* _SUPPLIED TEXT_
+-------+

On Fri, Mar 21, 2025 at 1:34 PM Pavel Begunkov <[email protected]> wrote:
>
> On 3/21/25 18:48, Caleb Sander Mateos wrote:
> > For uring_cmd operations with fixed buffers, the fixed buffer lookup
> > happens in io_uring_cmd_import_fixed(), called from the ->uring_cmd()
> > implementation. A ->uring_cmd() implementation could return -EAGAIN on
> > the initial issue for any reason before io_uring_cmd_import_fixed().
> > For example, nvme_uring_cmd_io() calls nvme_alloc_user_request() first,
> > which can return -EAGAIN if all tags in the tag set are in use.
>
> That's up to command when it resolves the buffer, you can just
> move the call to io_import_reg_buf() earlier in nvme cmd code
> and not working it around at the io_uring side.
>
> In general, it's a step back, it just got cleaned up from the
> mess where node resolution and buffer imports were separate
> steps and duplicate by every single request type that used it.

Yes, I considered just reordering the steps in nvme_uring_cmd_io().
But it seems easy for a future change to accidentally introduce
another point where the issue can go async before it has looked up the
fixed buffer. And I am imagining there will be more uring_cmd fixed
buffer users added (e.g. btrfs). This seems like a generic problem
rather than something specific to NVMe passthru.
My other feeling is that the fixed buffer lookup is an io_uring-layer
detail, whereas the use of the buffer is more a concern of the
->uring_cmd() implementation. If only the opcodes were consistent
about how a fixed buffer is requested, we could do the lookup in the
generic io_uring code like fixed files already do.
But I'm open to implementing a different fix here if Jens would prefer.

Best,
Caleb

^ permalink raw reply	[flat|nested] 15+ messages in thread

* Re: [PATCH 0/3] Consistently look up fixed buffers before going async
  2025-03-21 18:48 [PATCH 0/3] Consistently look up fixed buffers before going async Caleb Sander Mateos
                   ` (4 preceding siblings ...)
  2025-03-21 20:24 ` Pavel Begunkov
@ 2025-03-22  7:33 ` Ming Lei
  5 siblings, 0 replies; 15+ messages in thread
From: Ming Lei @ 2025-03-22  7:33 UTC (permalink / raw)
  To: Caleb Sander Mateos
  Cc: Jens Axboe, Pavel Begunkov, Keith Busch, Christoph Hellwig,
	Sagi Grimberg, Xinyu Zhang, io-uring, linux-kernel, linux-nvme

On Fri, Mar 21, 2025 at 12:48:16PM -0600, Caleb Sander Mateos wrote:
> To use ublk zero copy, an application submits a sequence of io_uring
> operations:
> (1) Register a ublk request's buffer into the fixed buffer table
> (2) Use the fixed buffer in some I/O operation
> (3) Unregister the buffer from the fixed buffer table
> 
> The ordering of these operations is critical; if the fixed buffer lookup
> occurs before the register or after the unregister operation, the I/O
> will fail with EFAULT or even corrupt a different ublk request's buffer.

+-------+

* _DATASET EXTRACT_
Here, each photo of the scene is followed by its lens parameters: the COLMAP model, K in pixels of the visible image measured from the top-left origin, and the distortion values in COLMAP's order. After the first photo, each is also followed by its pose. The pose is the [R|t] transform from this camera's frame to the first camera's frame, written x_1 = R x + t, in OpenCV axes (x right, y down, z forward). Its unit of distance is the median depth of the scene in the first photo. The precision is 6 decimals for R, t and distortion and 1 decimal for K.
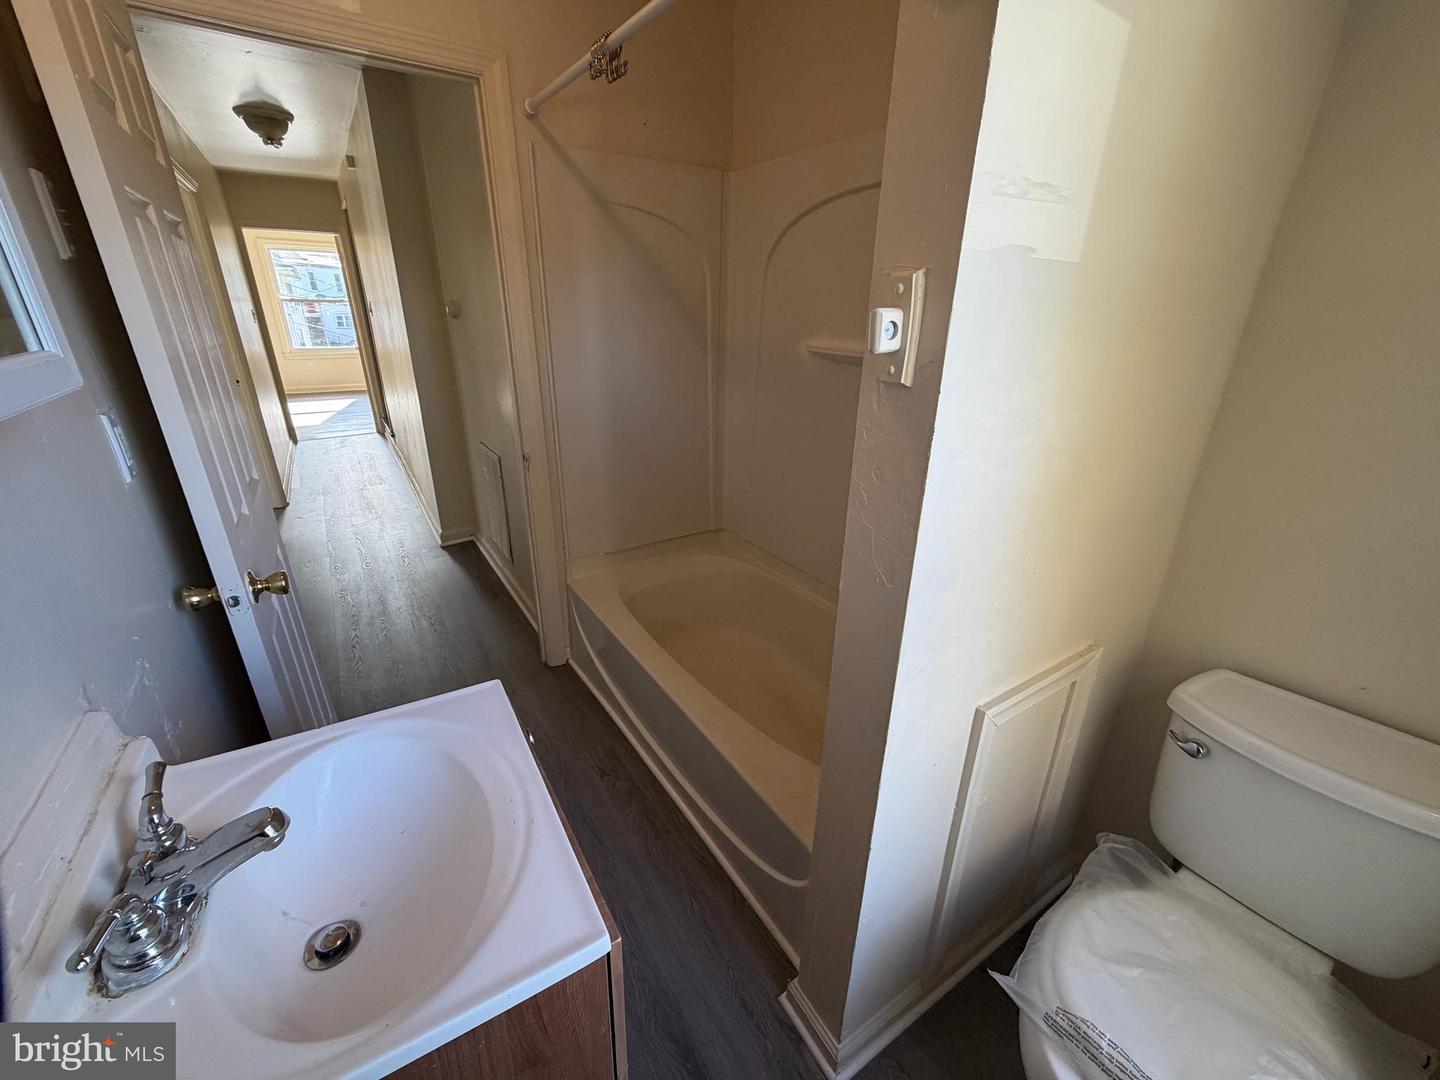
lens RADIAL K [[580.9, 0, 720.9], [0, 580.9, 542.8], [0, 0, 1]] dist [-0.000009, -0.000329]
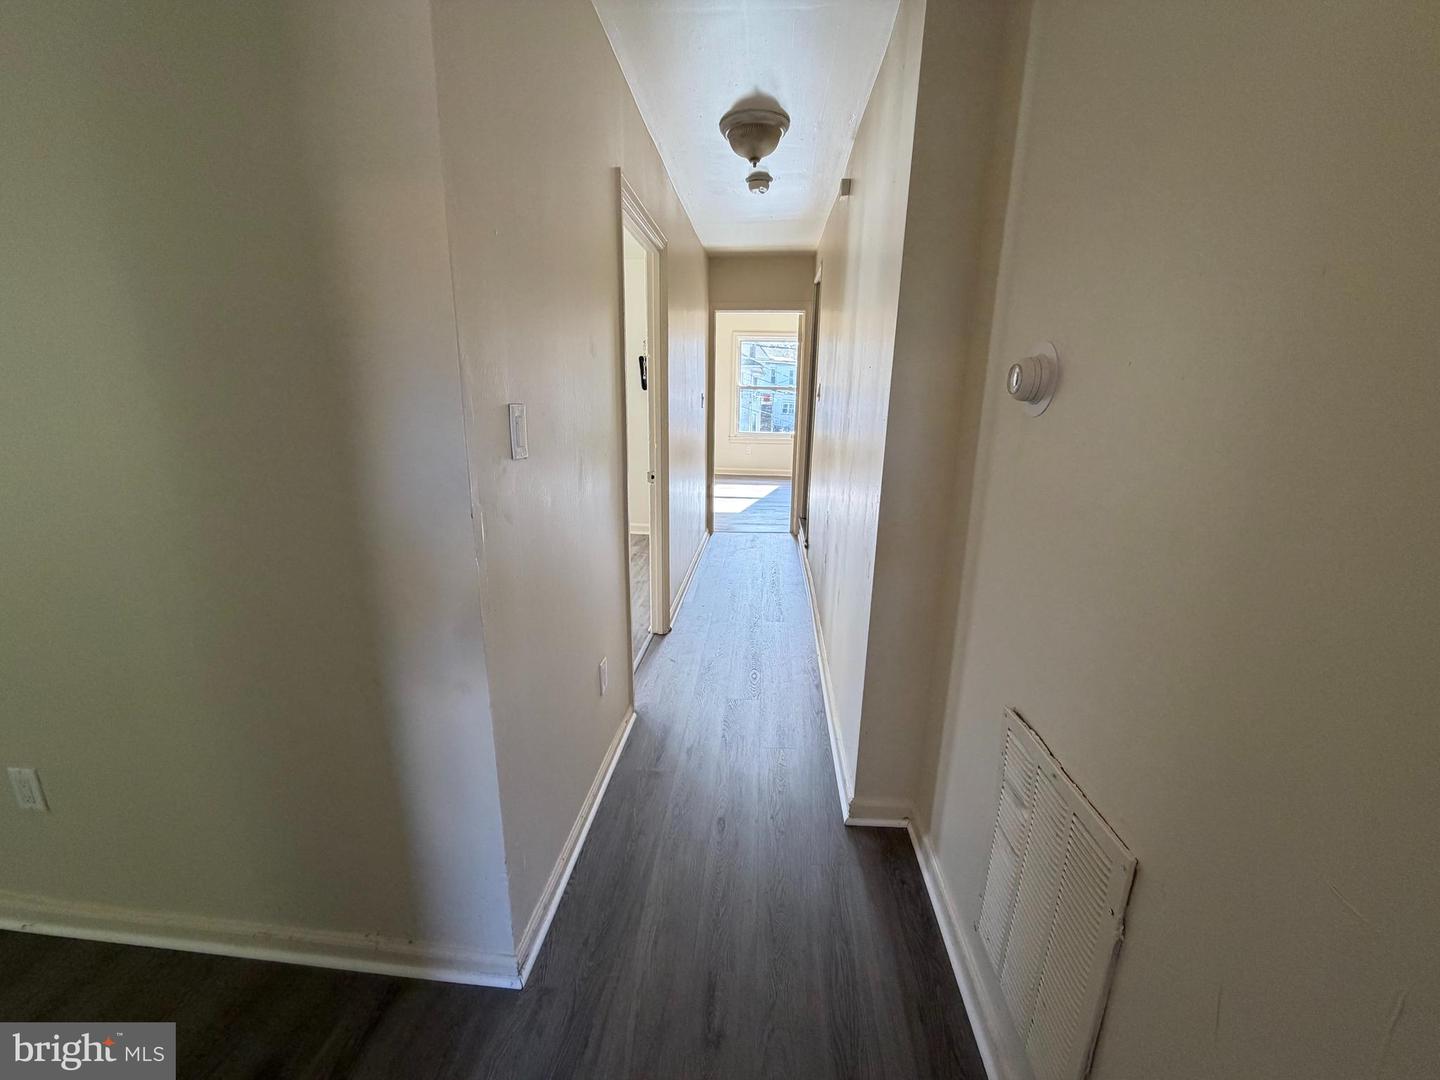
lens RADIAL K [[580.9, 0, 714.4], [0, 580.9, 540.3], [0, 0, 1]] dist [-0.000009, -0.000329]
pose [[0.784558, 0.151758, -0.601197, -0.196347], [-0.237607, 0.969155, -0.065436, -0.115138], [0.572723, 0.194187, 0.796417, 0.308355]]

+-------+

Could you write out the part of the fixed-buffer thread that begins at the words "To: Caleb Sander" and stops after "ublk request's buffer.", word for word?

To: Caleb Sander Mateos
  Cc: Jens Axboe, Pavel Begunkov, Keith Busch, Christoph Hellwig,
	Sagi Grimberg, Xinyu Zhang, io-uring, linux-kernel, linux-nvme

On Fri, Mar 21, 2025 at 12:48:16PM -0600, Caleb Sander Mateos wrote:
> To use ublk zero copy, an application submits a sequence of io_uring
> operations:
> (1) Register a ublk request's buffer into the fixed buffer table
> (2) Use the fixed buffer in some I/O operation
> (3) Unregister the buffer from the fixed buffer table
> 
> The ordering of these operations is critical; if the fixed buffer lookup
> occurs before the register or after the unregister operation, the I/O
> will fail with EFAULT or even corrupt a different ublk request's buffer.